Parameter Estimates are NOT Parameter Values

Statistical History Lesson

There is a profound difference between the mathematical behavior of a function whose parameter values are defined (e.g.the FORM/SORM paradigm) and the same function whose parameter values must be estimated from data. In the first instance it is not unreasonable to ask “What is the probability that a point is some number of (rotated and normalized) standard deviations from the given joint mean?”

In the second instance the question becomes “Given these experimental observations, what is the probability of some future observation being at least as large (or small) as some point of interest?” These are not synonymous interrogatives, and even some very famous statisticians had difficulty seeing the distinction.

Karl Pearson (1857-1936) founded the prestigious statistical journal Biometrika and for whom the Pearson correlation coefficient is named, invented the Chi-square test.  Nonetheless he failed to appreciate that he was incorrectly using the sample means as though they were the population means, treating the means as known, when they were only estimated from the data.

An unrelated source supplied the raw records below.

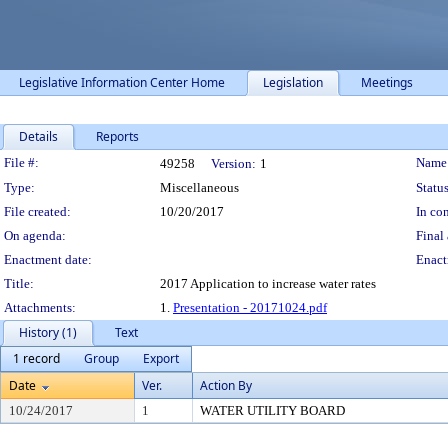
Legislative Information Center Home
Legislation
Meetings
Details
Reports
Legislation Details
File #:
Name
49258
Version:
1
Type:
Miscellaneous
Status
File created:
10/20/2017
In con
On agenda:
Final 
Enactment date:
Enact
Title:
2017 Application to increase water rates
Attachments:
1.
Presentation - 20171024.pdf
History (1)
Text
1 record
Group
Export
Date
Ver.
Action By
10/24/2017
1
WATER UTILITY BOARD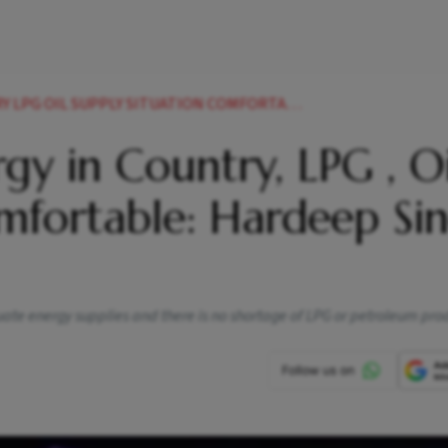
UPPLY SITUATION COMFORTABLE HARDEEP SINGH PURI
gy in Country, LPG , Oi
mfortable: Hardeep Si
ate energy supplies and there is no shortage of LPG or petroleum pro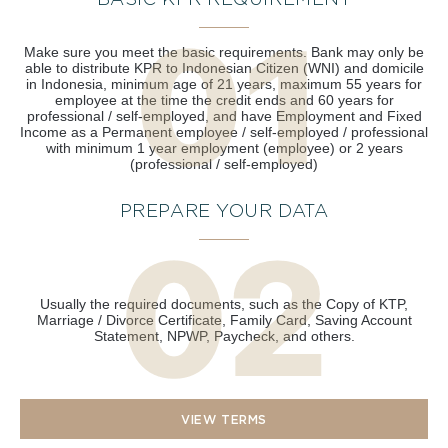
BASIC KPR REQUIREMENT
Make sure you meet the basic requirements. Bank may only be
able to distribute KPR to Indonesian Citizen (WNI) and domicile
in Indonesia, minimum age of 21 years, maximum 55 years for
employee at the time the credit ends and 60 years for
professional / self-employed, and have Employment and Fixed
Income as a Permanent employee / self-employed / professional
with minimum 1 year employment (employee) or 2 years
(professional / self-employed)
PREPARE YOUR DATA
Usually the required documents, such as the Copy of KTP,
Marriage / Divorce Certificate, Family Card, Saving Account
Statement, NPWP, Paycheck, and others.
VIEW TERMS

This lead to a famous row with another luminary, R. A. Fisher (1890-1962) who wrote the first book on Design of Experiments and who revolutionized statistics with the concept of likelihood and estimating parameters by maximizing their likelihood. Fisher pointed out that Pearson had misunderstood his own Chi-square test, and was therefore calculating probability of failure incorrectly.

The resulting acrimonious and vitriolic row lasted years and was finally resolved in 1926 in Fisher’s favor based on data collected, ironically, by Egon Pearson, Karl Pearson’s son, who published the results of 11,688 2×2 contingency tables, observed under random sampling.

If Karl Pearson had been correct the observed mean value for Chi-square would have been three.  Fisher said it would be one, as it was (1.00001).  As a result, the elder Pearson’s erroneous calculations would erroneously accept as having a five percent probability of occurrence ($$p=0.05$$), something with a true probability of only one-half of one percent
($$p=0.005$$) – an error of 10x,  effectively increasing his Type II error rate (failing to reject a false null hypothesis) by 10x.

The lesson here is that really smart people can make this mistake and the consequences can be severe.

References:

1. Alan Agresti, Categorical Data Analysis, 2nd ed. Wiley, 2002, sec 16.2
2. Joan Fisher Box, R. A. Fisher: The Life of a Scientist, Wiley, 1978
3. Fisher, Ronald A., Statistical Methods for Research Workers.  (First published in 1925; 14th edition was ready for publication in 1962, when Fisher died, and was published in 1990, by the Oxford University Press, along with Experimental Design and Scientific Inference, with corrections to the 1991 edition, in 1993.)